What the TenPoint Titan M1 Does Worst
I wish the Titan M1’s foot stirrup was a bit wider so I could actually fit my foot through it. As it is, I have to be careful that the tip of my hunting boot is securely in the stirrup when cocking the crossbow. A larger stirrup would add some weight and make for a larger profile, though, which would hinder the Titan M1’s maneuverability. TenPoint no doubt made that same assessment when designing it.
The quiver mounting bracket could also be a bit longer, as it puts the front of the quiver ahead of the stirrup when the quiver is mounted parallel to the crossbow’s stock. I sidestepped that problem by mounting the quiver perpendicular to the stock. Still, it would be nice to have the side-mounting option.

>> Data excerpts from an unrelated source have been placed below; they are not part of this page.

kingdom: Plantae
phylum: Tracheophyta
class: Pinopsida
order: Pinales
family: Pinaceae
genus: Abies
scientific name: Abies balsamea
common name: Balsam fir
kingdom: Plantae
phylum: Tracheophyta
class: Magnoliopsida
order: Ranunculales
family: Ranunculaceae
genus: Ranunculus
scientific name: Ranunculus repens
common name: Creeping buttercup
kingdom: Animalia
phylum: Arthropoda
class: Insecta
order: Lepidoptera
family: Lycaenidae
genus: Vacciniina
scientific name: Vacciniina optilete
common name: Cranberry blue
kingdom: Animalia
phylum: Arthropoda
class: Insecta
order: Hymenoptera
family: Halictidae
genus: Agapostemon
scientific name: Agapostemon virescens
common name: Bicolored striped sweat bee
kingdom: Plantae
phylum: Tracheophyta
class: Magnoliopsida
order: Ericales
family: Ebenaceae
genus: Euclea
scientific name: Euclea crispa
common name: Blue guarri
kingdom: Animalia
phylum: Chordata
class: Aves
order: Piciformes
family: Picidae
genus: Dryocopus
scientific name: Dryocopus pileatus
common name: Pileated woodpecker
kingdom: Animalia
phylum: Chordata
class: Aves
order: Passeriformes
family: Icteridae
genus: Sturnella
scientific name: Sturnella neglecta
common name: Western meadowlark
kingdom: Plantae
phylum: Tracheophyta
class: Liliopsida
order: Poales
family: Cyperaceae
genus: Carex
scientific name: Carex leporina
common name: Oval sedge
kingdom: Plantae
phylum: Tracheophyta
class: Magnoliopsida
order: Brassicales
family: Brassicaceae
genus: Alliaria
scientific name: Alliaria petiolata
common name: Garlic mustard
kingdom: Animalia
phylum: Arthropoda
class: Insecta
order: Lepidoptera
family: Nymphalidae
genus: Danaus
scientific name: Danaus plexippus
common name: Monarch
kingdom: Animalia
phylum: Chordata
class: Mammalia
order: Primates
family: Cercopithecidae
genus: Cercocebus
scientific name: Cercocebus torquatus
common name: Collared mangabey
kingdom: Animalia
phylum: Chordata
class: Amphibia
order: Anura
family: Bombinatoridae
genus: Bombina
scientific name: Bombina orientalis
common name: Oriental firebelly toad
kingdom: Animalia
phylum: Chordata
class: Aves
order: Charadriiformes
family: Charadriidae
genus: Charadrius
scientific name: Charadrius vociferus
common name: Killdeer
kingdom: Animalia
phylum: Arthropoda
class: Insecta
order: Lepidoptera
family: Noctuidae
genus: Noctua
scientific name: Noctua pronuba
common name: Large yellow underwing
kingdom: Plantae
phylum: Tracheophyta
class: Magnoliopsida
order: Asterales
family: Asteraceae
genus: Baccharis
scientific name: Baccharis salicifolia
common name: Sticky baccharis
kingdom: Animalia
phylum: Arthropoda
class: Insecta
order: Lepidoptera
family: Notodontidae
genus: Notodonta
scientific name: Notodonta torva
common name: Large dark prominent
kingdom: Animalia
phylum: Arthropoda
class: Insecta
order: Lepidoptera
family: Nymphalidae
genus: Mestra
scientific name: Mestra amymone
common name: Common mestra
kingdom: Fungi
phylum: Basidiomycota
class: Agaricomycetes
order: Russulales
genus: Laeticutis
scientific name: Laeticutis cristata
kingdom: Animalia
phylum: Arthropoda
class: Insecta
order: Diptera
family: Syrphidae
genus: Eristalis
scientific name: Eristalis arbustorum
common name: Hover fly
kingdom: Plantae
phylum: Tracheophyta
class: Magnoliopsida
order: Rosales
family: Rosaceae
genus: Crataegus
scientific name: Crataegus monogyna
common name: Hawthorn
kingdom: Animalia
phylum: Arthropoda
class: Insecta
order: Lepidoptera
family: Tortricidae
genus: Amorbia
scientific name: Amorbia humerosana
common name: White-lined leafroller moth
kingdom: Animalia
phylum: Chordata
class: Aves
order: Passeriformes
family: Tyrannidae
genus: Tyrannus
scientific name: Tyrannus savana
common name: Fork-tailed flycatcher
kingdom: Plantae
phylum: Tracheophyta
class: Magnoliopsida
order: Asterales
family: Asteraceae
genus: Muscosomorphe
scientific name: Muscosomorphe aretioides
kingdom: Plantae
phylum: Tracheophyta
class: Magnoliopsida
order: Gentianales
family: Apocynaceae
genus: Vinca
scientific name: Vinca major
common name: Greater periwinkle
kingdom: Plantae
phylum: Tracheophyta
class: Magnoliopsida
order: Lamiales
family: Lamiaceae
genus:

If these critiques sound like I’m nitpicking, that’s because I am. I’ve been very pleased with my Titan M1’s performance. The crossbow could be faster and narrow, of course—but it could also be more expensive. There are always tradeoffs when it comes to selecting a crossbow, but the Titan M1 is a great blend of premium features at a reasonable price.
Does This Crossbow Deliver on its Mission?
Yes. Take the money you could have spent on a more expensive bow and put it toward your next dream hunt instead. The Titan M1 is up for any challenge.